----- SOURCE DOCUMENT -----

Posted on 04/28/2010 8:06:31 AM PDT by Kaslin

In the last few weeks, I have found myself debating on radio and TV programs whether various financial instruments have any social utility -- any "real world" purpose other than "speculation or gambling." (Disclosure: I give professional advice to a number of financial organizations.)

My first instinct was to defend various derivatives as serving useful purposes: to hedge against various risks -- such as currency fluctuation or aviation-fuel price rises, to promote innovation, competition, efficiency and liquidity (paraphrasing Lawrence H. Summers, Alan Greenspan, Arthur Levitt and William J. Rainer from a 1999 Clinton administration report.)

I pointed out that creating a venue to which community banks could sell their mortgages freed up their capital to make more home loans, thus creating more homeowners. That is why Franklin D. Roosevelt set up Fannie Mae in 1938. Secondary markets tend to enlarge the primary market. This is good.

Short-selling, which is now being attacked as immoral, can be well defended in the words of Dean Baker, writing at the American Prospect: "Short-selling can play a very important role in the market. If informed investors recognize that a stock is overvalued, they perform a valuable service by selling it short and pushing down its stock price. This can both deprive the company of capital and be a signal to other actors in the market that the company might not be as healthy as is generally believed.

"The economy would have benefited enormously if large numbers of traders had shorted Fannie Mae and Freddie Mac four years ago when they were buying up hundreds of billions of mortgages issued to buyers who bought homes at bubble-inflated prices. This would have stopped the bubble years ago. Similarly, we could have prevented the financial chaos at Merrill Lynch, Citigroup, Bear Stearns and the rest, if traders had recognized their financial shenanigans and aggressively shorted their stock. In the same vein, heavy shorting by informed investors could have prevented the boom and bust of the tech bubble."

One could go on making rational arguments to irrational people. But the very idea of being asked to defend freely entered transactions on the grounds of "social utility" is socialist-Marxist bunk. What in the world is "social utility"? And who gets to say so? Why is making a profit as an athlete or a politician better than making a profit as a banker or insurance salesman?

----- EXTRACTED RECORDS -----

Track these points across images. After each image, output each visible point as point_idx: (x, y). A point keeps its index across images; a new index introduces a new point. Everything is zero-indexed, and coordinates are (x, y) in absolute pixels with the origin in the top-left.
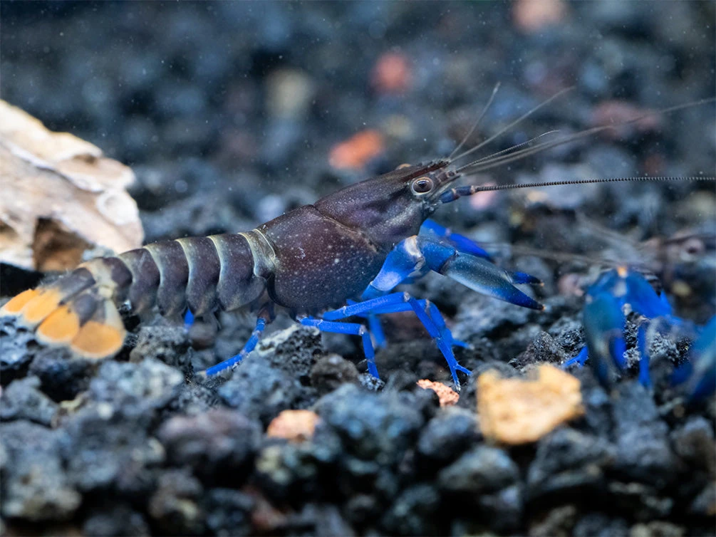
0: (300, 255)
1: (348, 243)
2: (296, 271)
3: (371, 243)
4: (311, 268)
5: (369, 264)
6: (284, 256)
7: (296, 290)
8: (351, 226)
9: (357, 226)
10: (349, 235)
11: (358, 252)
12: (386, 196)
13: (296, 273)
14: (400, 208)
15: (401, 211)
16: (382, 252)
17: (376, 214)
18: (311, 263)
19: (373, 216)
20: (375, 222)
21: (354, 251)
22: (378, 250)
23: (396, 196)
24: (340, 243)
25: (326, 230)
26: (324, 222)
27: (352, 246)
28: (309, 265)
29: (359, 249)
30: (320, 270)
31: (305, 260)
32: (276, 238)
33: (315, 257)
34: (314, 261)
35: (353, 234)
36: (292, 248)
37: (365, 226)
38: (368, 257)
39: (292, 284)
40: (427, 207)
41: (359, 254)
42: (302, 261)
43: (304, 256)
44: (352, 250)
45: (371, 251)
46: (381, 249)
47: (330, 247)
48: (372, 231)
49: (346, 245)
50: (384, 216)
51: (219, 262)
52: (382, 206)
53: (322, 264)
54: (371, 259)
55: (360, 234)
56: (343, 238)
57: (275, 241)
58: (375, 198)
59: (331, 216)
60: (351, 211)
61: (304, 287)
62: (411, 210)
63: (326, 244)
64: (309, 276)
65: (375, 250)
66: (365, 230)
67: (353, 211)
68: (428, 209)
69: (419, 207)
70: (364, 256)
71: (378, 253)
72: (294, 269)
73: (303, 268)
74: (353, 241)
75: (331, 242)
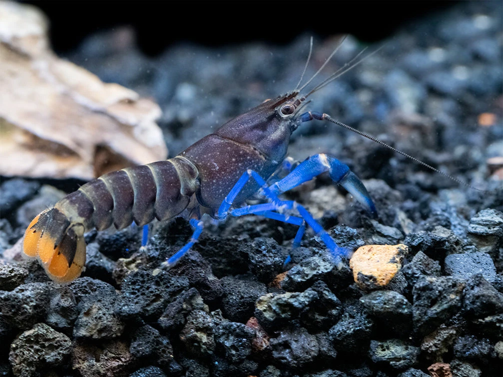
0: (215, 168)
1: (246, 155)
2: (214, 180)
3: (261, 154)
4: (224, 177)
5: (261, 169)
6: (204, 170)
7: (216, 194)
8: (245, 143)
9: (249, 143)
10: (245, 150)
11: (253, 161)
12: (265, 120)
13: (214, 181)
14: (275, 127)
15: (276, 128)
16: (268, 160)
17: (261, 133)
18: (223, 173)
19: (259, 134)
20: (261, 138)
21: (250, 160)
22: (266, 158)
23: (271, 118)
24: (240, 156)
25: (229, 148)
26: (226, 143)
27: (248, 158)
28: (223, 174)
29: (254, 159)
30: (229, 177)
31: (219, 171)
32: (195, 159)
33: (225, 168)
34: (225, 170)
35: (247, 149)
36: (209, 164)
37: (254, 142)
38: (260, 164)
39: (212, 189)
40: (293, 124)
41: (254, 162)
42: (217, 172)
43: (218, 168)
44: (249, 160)
45: (261, 159)
46: (267, 157)
47: (234, 160)
48: (259, 145)
49: (244, 157)
50: (266, 133)
51: (156, 187)
52: (263, 126)
53: (230, 173)
54: (262, 165)
55: (252, 148)
56: (241, 152)
57: (196, 161)
58: (256, 122)
59: (230, 139)
60: (242, 133)
61: (221, 191)
62: (283, 127)
63: (231, 157)
64: (223, 182)
65: (264, 159)
66: (255, 145)
67: (244, 133)
68: (294, 126)
69: (288, 125)
70: (257, 163)
71: (266, 161)
72: (213, 178)
73: (218, 177)
74: (249, 153)
75: (234, 156)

-----

▸ QUESTIONS
1. Answer these questions from the column on financial instruments:
(a) In what year did Franklin D. Roosevelt set up Fannie Mae?
(b) What two risks does the writer give as examples of what derivatives can hedge against?
(c) Where was Dean Baker writing in the passage quoted on short-selling?
2. Summarize the column on financial instruments in two sentences.
3. Write the next part of the column on financial instruments, picking up after its final sentence.

▸ RESULTS
1.
(a) 1938
(b) Currency fluctuation and aviation-fuel price rises
(c) At the American Prospect

2. The writer first defended derivatives, secondary mortgage markets and short-selling as useful, citing hedging against risk, freeing community banks' capital for more home loans, and Dean Baker's argument that informed short-selling could have stopped the housing and tech bubbles. The writer then calls the demand to justify freely entered transactions by their "social utility" socialist-Marxist bunk and asks why profit as an athlete or politician is better than profit as a banker or insurance salesman.

3.
As Ayn Rand explained so long ago: "When the 'common good' (i.e., social utility) of a society is regarded as something apart from and superior to the individual good of its members, it means that the good of some men takes precedence over the good of others, with those others consigned to the status of sacrificial animals. It is tacitly assumed, in such cases, that 'the common good' means the good of the majority as against the minority or individual."

It seems unfathomable that after a century of constant failure by every "social utility-minded" government on the planet, that today in 2010, the American government must be re-educated to that history of failure.

Yet, we have heard recently from Democrats in Washington that Wall Street makes too much money and is too big a share of the American economy. Compared to what? The financial juggernauts of Libya, Romania or the Congo? Or for that matter France, Russia or Spain. Or for that matter Japan, Saudi Arabia or China (yes, China with its fraudulent banks and corrupt, finagling government).

Well, one of the reasons our economy continues to amount to 25 percent of all human economic activity on this planet (although our population is less than 5 percent) is because a free, risk-taking, innovative Wall Street has been the financial capital of the world. Yes, we have busts from time to time. But our booms have outdone our busts. That's why we have been the leading economy on earth for over a hundred years.

But now the current majority in Congress and the White House (and their fellow thinkers in the media) seem to be possessed of cobwebbed, left-wing social utility theorems compounded by mental devolution to the historic idiocies and bigotries that our ancestors in the Old World -- in their ignorance -- imputed to money lenders, bankers, the Bavarian Illuminati, the House of Rothschild, etc.

Shakespeare's moving, but anti-Semitic "Merchant of Venice" seemed to make a re-appearance in The Washington Post's lead Sunday story headlined: "Cheers at Goldman as housing market fell; Executives reveled in bets made against the market."

"Take then thy bond, take thou thy pound of flesh; But, in the cutting it, if thou dost shed One drop of Christian blood, thy lands and goods Are by the laws of Venice confiscate Unto the state of Venice." -- Portia, "Merchant of Venice," Act IV, scene 1.

The flagrant Securities and Exchange Commission charge of civil fraud against Goldman Sachs last week, followed by Congress' release of embarrassing interoffice Goldman Sachs e-mails on Sunday, are obviously intended to set a moral tone for the final stage of the financial re-regulation bill currently before the Senate.

It would seem that statism, historical amnesia, economic ignorance and bigotry are the mental and moral dispositions that will be shaping the passage of our financial re-regulations bill in the Senate this week.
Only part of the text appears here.